Womankind
María María Acha-Kutscher
23.03.2019 – 23.06.2019
Curator: Valentín Roma
Opening: Friday 22 March, 7 pm
Free guided tours: Tuesday at 6 pm Saturday and Sunday at noon
By combining archive, postproduction and fake, the works of María María Acha-Kutscher (Lima, 1968) seek to give new meaning to those imaginaries that have constructed a discriminatory, detrimental history of women since the invention of photography, in which they appear as if pushed into the background within hegemonic, paternalistic narratives.
This exhibition brings together various series of works under the title of Womankind (2010-2015), a long-term project with which María María Acha-Kutscher (Lima, 1968) provides a critical analysis of those imaginaries that have constructed a discriminatory, paternalistic history of women since the birth of photography.
Her working method consists of resignifying several archive images from highly different sources and then introducing subtle formal changes into these. Accordingly, as in Agnès Varda’s cinematographic fable, it could be argued that María María Acha-Kutscher has become a “gleaner” of the detritus ingested by this male, heterosexual, white cultural hegemony that created the visual, literary and public stereotypes of women between the late 19th and early 20th centuries.
The exhibition includes eighteen photographic collages and the installation 365 Days (2012), which outlines a sequence of images in the form of a year-long diary that invites spectators to construct associations based on their particular iconographies.
Therefore, the colourised collages of Les Spectaculaires, two of them created specifically for La Virreina Centre de la Imatge, portray women pathologised as “abnormal” by the clinical, theological and social systems at the time.

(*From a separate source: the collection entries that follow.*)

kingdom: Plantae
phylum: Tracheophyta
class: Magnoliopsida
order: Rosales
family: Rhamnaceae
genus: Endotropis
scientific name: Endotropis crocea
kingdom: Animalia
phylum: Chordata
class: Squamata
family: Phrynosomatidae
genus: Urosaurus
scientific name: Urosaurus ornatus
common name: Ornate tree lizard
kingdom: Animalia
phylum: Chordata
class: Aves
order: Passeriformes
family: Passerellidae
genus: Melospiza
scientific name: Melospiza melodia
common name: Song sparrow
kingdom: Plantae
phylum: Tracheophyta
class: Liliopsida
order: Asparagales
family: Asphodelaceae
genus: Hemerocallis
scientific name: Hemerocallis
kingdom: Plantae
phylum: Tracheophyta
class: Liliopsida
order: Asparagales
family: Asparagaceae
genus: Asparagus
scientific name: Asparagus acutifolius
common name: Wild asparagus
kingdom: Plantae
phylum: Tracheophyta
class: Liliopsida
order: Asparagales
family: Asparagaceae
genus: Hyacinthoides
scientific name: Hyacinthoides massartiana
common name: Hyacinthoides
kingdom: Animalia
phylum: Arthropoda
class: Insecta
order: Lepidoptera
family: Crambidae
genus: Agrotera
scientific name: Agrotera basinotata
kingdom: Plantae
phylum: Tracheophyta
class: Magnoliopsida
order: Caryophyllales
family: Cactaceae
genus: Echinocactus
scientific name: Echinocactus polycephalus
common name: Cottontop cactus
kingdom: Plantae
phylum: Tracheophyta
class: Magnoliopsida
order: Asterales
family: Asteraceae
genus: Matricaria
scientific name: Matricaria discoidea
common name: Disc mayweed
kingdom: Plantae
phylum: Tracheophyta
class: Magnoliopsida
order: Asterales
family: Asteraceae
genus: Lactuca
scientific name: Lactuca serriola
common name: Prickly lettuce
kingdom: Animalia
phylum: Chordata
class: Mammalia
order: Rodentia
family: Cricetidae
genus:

Cornered like monsters and displayed in circus shows, these women exemplify the processes of persecuting difference and therapising abnormalities that proliferated throughout Europe after the Industrial Revolution, in which the freak show was one of their overriding episodes.
On the other hand, Derruidas (2011) portrays two women in two ruined architectural spaces, perhaps recovering some object before it is lost forever or maybe bidding farewell to their former places of residence.
Series 2 (2011), 3 (2012) and 4 (2013) represent a tour through household rooms, places of socialisation and areas of entertainment or knowledge, in which women can be seen in various attitudes, at times imbued with a certain pathos of melancholy and at others deliberating or absorbed. The characterisation of the “feminine universe”—a male chauvinist 3 epithet—as a territory free from the logic of reason, as well as the myth of Bovarysm, in other words, harmfully ascribing women to a sort of perpetual state of unproductive daydreams, together with the cliché of youthful beauty and class elegance, are here literally transformed into a mirror of how prevailing cultural representations historically typified women, separating them from any possibility of political action and positioning them in a territory of existential solitude or a state of limbo outside of chronological paths.
Finally, Maybe 1 (2015) portrays a woman surveying an urban landscape from the ledge of a building. Factory chimneys, church spires and housing rooftops can be seen in the background. Her bold silhouette appears set against a sky of industrial pollution and uniform clouds, against the productive pulse of new capitalist cities.